SEMARANG, KOMPAS.com – Tim Hukum Solidaritas Untuk Demokrasi (Suara Aksi) dan Lembaga Bantuan Hukum (LBH) Semarang mengecam praktik wajib lapor yang diberlakukan Polda Jawa Tengah kepada korban salah tangkap dalam aksi demonstrasi di Semarang akhir Agustus lalu.
Pasalnya kebijakan tak berdasar hukum itu justru dinilai menambah penderitaan korban penangkapan sporadis yang mencapai 400 orang.
Direktur LBH Semarang sekaligus relawan Suara Aksi, Ahmad Syamsuddin Arief menyebut, sebagian besar korban salah tangkap tidak berstatus tersangka, namun tetap diwajibkan datang ke kantor polisi dua kali dalam seminggu yakni setiap Selasa dan Kamis.
Baca juga: Polda Jateng Tangkap 1.058 Anak saat Demo 29 Agustus-1 September
“Wajib lapor hanya bisa dikenakan kepada tersangka atau tahanan kota yang penahanannya ditangguhkan. Sedangkan dalam kasus ini, mereka anak-anak ini disuruh pulang tanpa pernah diberi tahu statusnya apa (korban salah tangkap tidak pernah ditetapkan tersangka),” ujar Arief di kantor LBH Semarang, Rabu (3/9/2025).

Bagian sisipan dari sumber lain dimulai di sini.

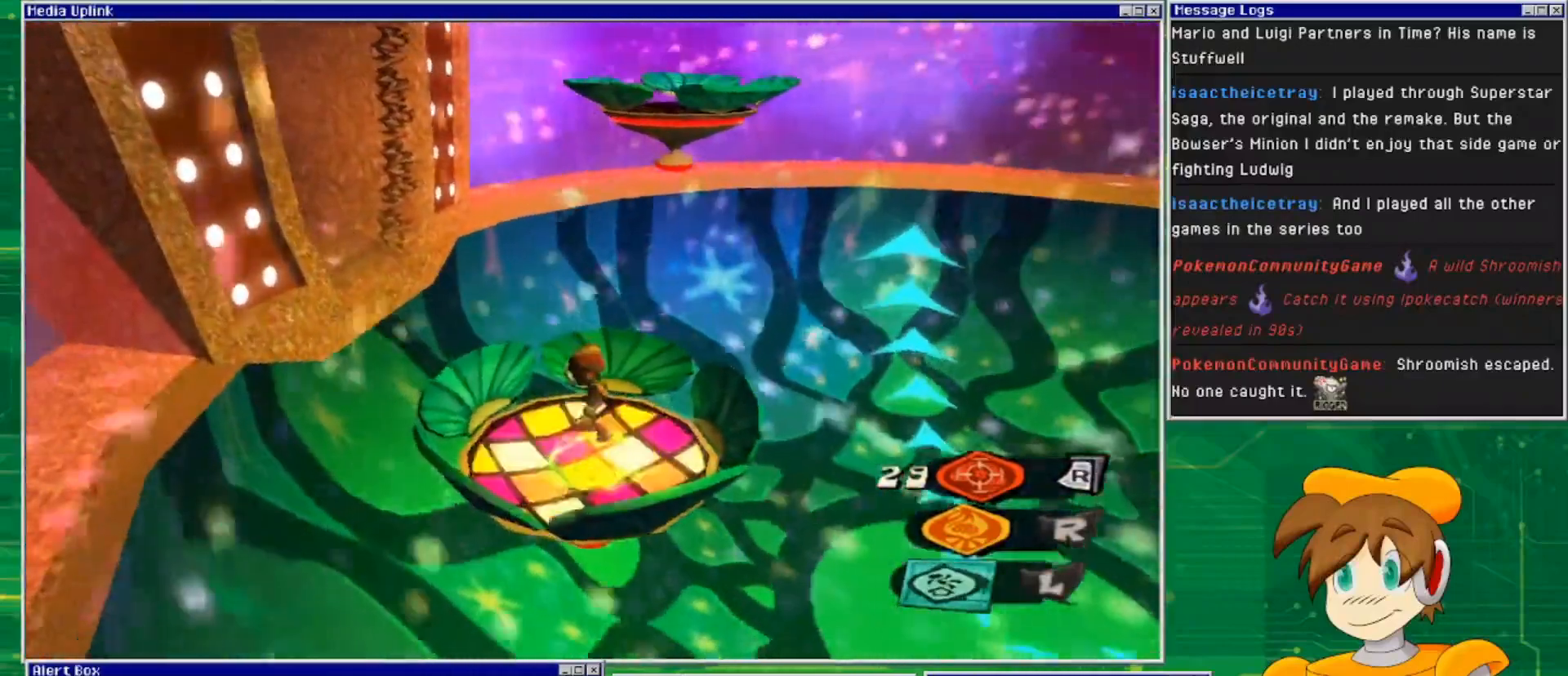
{"buttons": ["CROSS"], "left_stick": "up", "right_stick": "center", "events": [[67, "CROSS", "down"], [133, "left_stick", "up"]]}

Tim Hukum menilai praktik ini bukan hanya pelanggaran hukum, tapi juga menambah trauma yang dialami korban.
Banyak dari mereka merupakan pelajar dan mahasiswa, bahkan ada yang masih di bawah umur.
Anggota Perhimpunan Bantuan Hukum dan Hak Asasi Manusia Indonesia (PBHI) yang juga relawan Suara Aksi, Rio Agam Prasetya, juga menyoroti dampak wajib lapor terhadap orang tua dan keluarga.

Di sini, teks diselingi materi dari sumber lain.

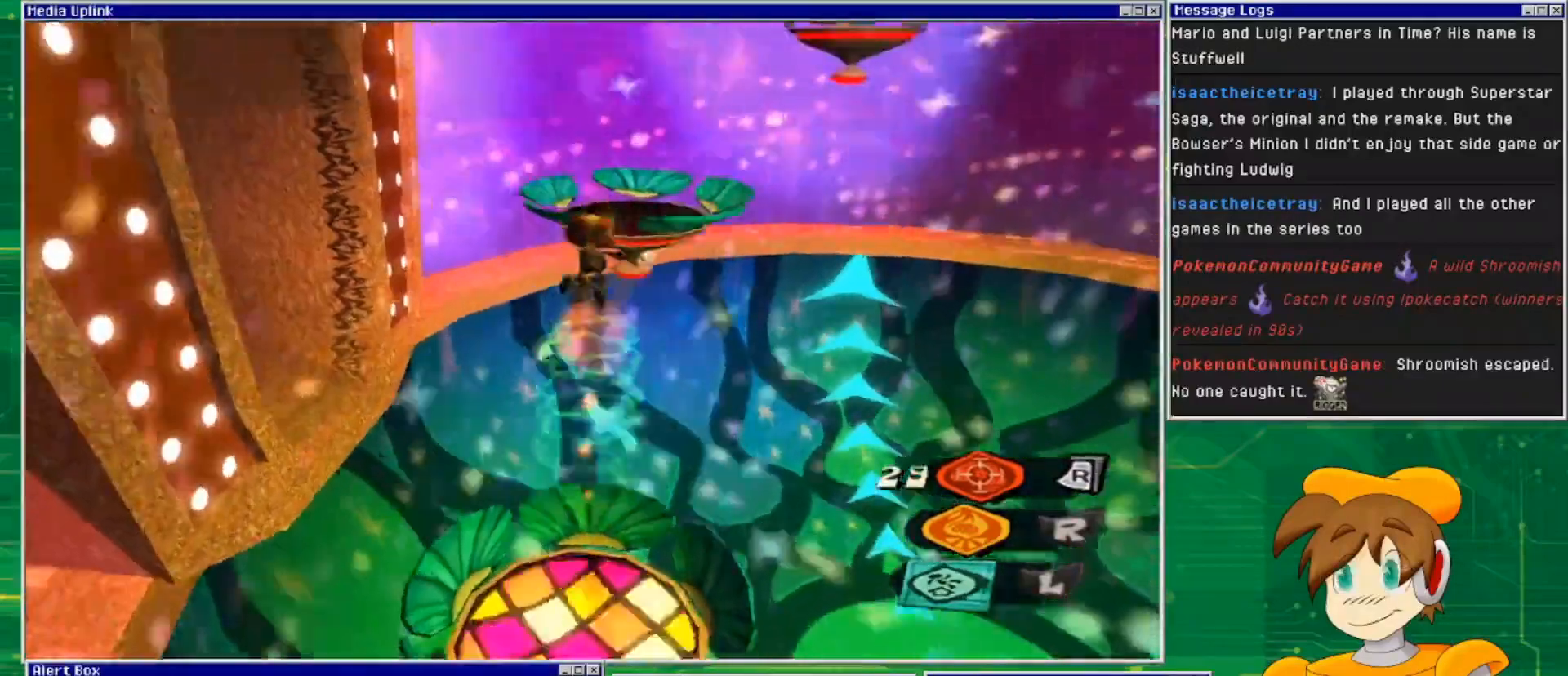
{"buttons": ["CROSS"], "left_stick": "up", "right_stick": "center", "events": []}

"Anak-anak korban penangkapan juga masih sangat trauma, hanya bertemu polisi saja takut, apalagi harus ke Polda Jawa Tengah," ujar Rio.
Baca juga: LBH Ungkap 6 Pelanggaran Hukum Polda Jateng Saat Tangani Demo di Semarang
Dia menilai kewajiban ini tidak berdasar dan menyulitkan korban dan keluarga.
Sebagian korban bahkan berasal dari luar kota Semarang, yang harus menempuh perjalanan cukup jauh dan meninggalkan sekolah atau pekerjaan untuk pergi memenuhi permintaan wajib lapor ke Polda Jateng.
"Keluarga bahkan memohon untuk dapat melakukan wajib lapor di Polres, agar akses nya tidak terlalu jauh, tapi ditolak oleh pihak Polda Jawa Tengah. Hal ini juga mengganggu aktivitas sehari-hari dan pendidikan anak, apabila harus menyediakan waktu wajib lapor dua kali seminggu," tuturnya.
Baca juga: LBH Kecam Salah Tangkap Polda Jateng saat Demo di Semarang: Ada yang Cuma Beli Es Teh
Dia menegaskan, langkah Polda Jateng ini bertentangan dengan asas kepastian hukum.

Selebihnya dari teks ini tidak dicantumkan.